(Records for this exercise begins)
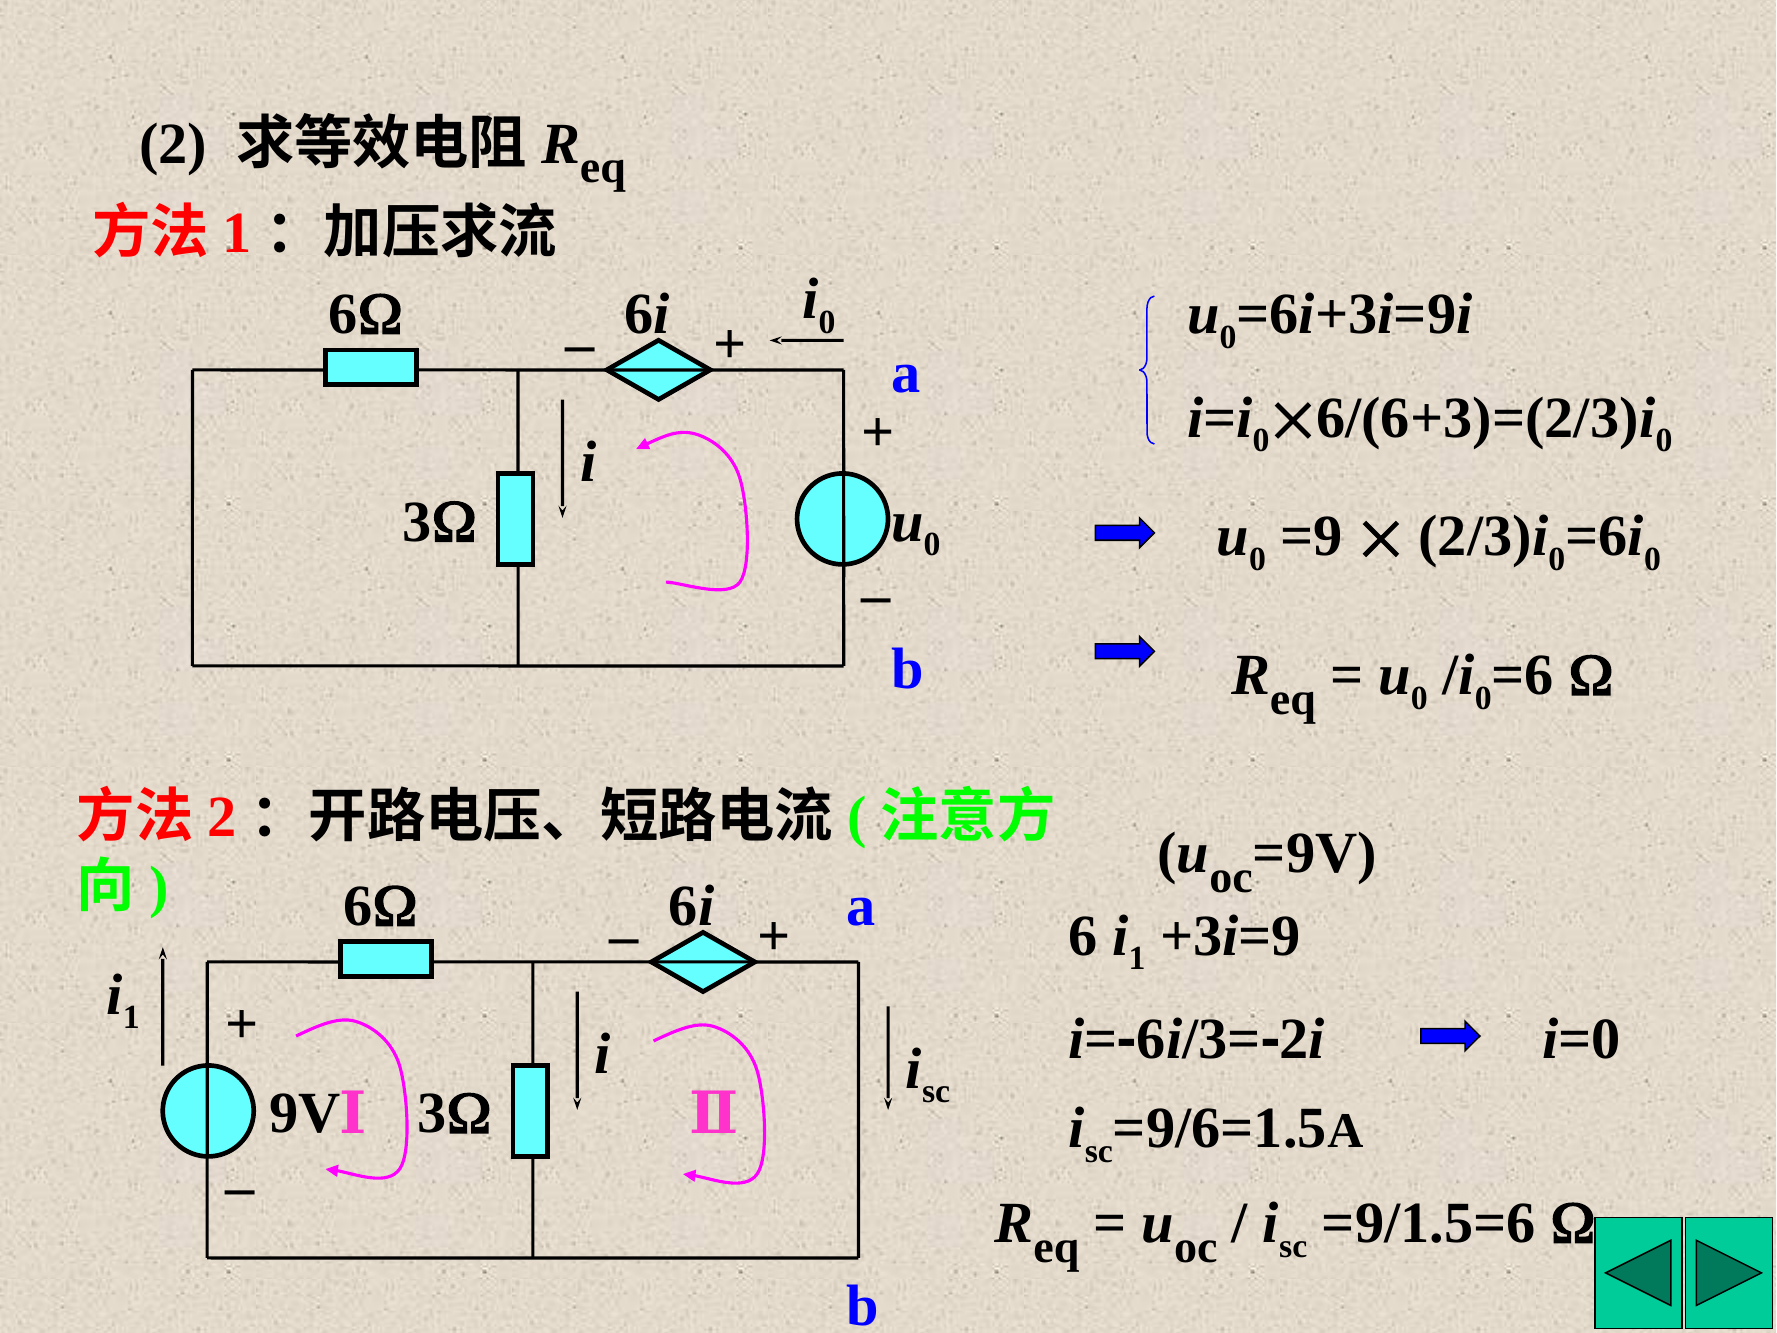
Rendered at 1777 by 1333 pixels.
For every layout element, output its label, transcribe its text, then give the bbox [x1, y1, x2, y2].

text_box i=0 [1524, 991, 1688, 1080]
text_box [296, 1016, 412, 1187]
text_box (uoc=9V) [1139, 784, 1495, 911]
text_box [1095, 517, 1155, 548]
text_box 6 i1 +3i=9 [1050, 888, 1362, 986]
text_box Req = u0 /i0=6  [1213, 606, 1688, 733]
text_box i=i06/(6+3)=(2/3)i0 [1169, 370, 1732, 468]
text_box (2) 求等效电阻Req [121, 75, 758, 201]
text_box [1139, 296, 1155, 445]
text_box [192, 251, 992, 710]
text_box isc=9/6=1.5A [1050, 1080, 1436, 1154]
text_box [1095, 636, 1155, 667]
text_box u0=6i+3i=9i [1169, 266, 1569, 364]
text_box i=-6i/3=-2i [1050, 991, 1421, 1080]
text_box 方法1：加压求流 [74, 185, 637, 273]
picture [0, 0, 1777, 1333]
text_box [653, 1021, 770, 1192]
text_box Req = uoc / isc =9/1.5=6  [1007, 1154, 1658, 1281]
text_box u0 =9  (2/3)i0=6i0 [1198, 488, 1776, 586]
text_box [88, 858, 1007, 1332]
text_box [1420, 1021, 1480, 1051]
text_box 方法2：开路电压、短路电流(注意方向) [59, 769, 1125, 928]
(Records for this exercise ends)
**What to do:** Write out the material above exactly; no pictures.

**Response for this exercise:**
Rendered at 1777 by 1333 pixels.
For every layout element, output its label, transcribe its text, then give the bbox [x1, y1, x2, y2].

text_box i=0 [1524, 991, 1688, 1080]
text_box [296, 1016, 412, 1187]
text_box (uoc=9V) [1139, 784, 1495, 911]
text_box [1095, 517, 1155, 548]
text_box 6 i1 +3i=9 [1050, 888, 1362, 986]
text_box Req = u0 /i0=6  [1213, 606, 1688, 733]
text_box i=i06/(6+3)=(2/3)i0 [1169, 370, 1732, 468]
text_box (2) 求等效电阻Req [121, 75, 758, 201]
text_box [1139, 296, 1155, 445]
text_box [192, 251, 992, 710]
text_box isc=9/6=1.5A [1050, 1080, 1436, 1154]
text_box [1095, 636, 1155, 667]
text_box u0=6i+3i=9i [1169, 266, 1569, 364]
text_box i=-6i/3=-2i [1050, 991, 1421, 1080]
text_box 方法1：加压求流 [74, 185, 637, 273]
picture [0, 0, 1777, 1333]
text_box [653, 1021, 770, 1192]
text_box Req = uoc / isc =9/1.5=6  [1007, 1154, 1658, 1281]
text_box u0 =9  (2/3)i0=6i0 [1198, 488, 1776, 586]
text_box [88, 858, 1007, 1332]
text_box [1420, 1021, 1480, 1051]
text_box 方法2：开路电压、短路电流(注意方向) [59, 769, 1125, 928]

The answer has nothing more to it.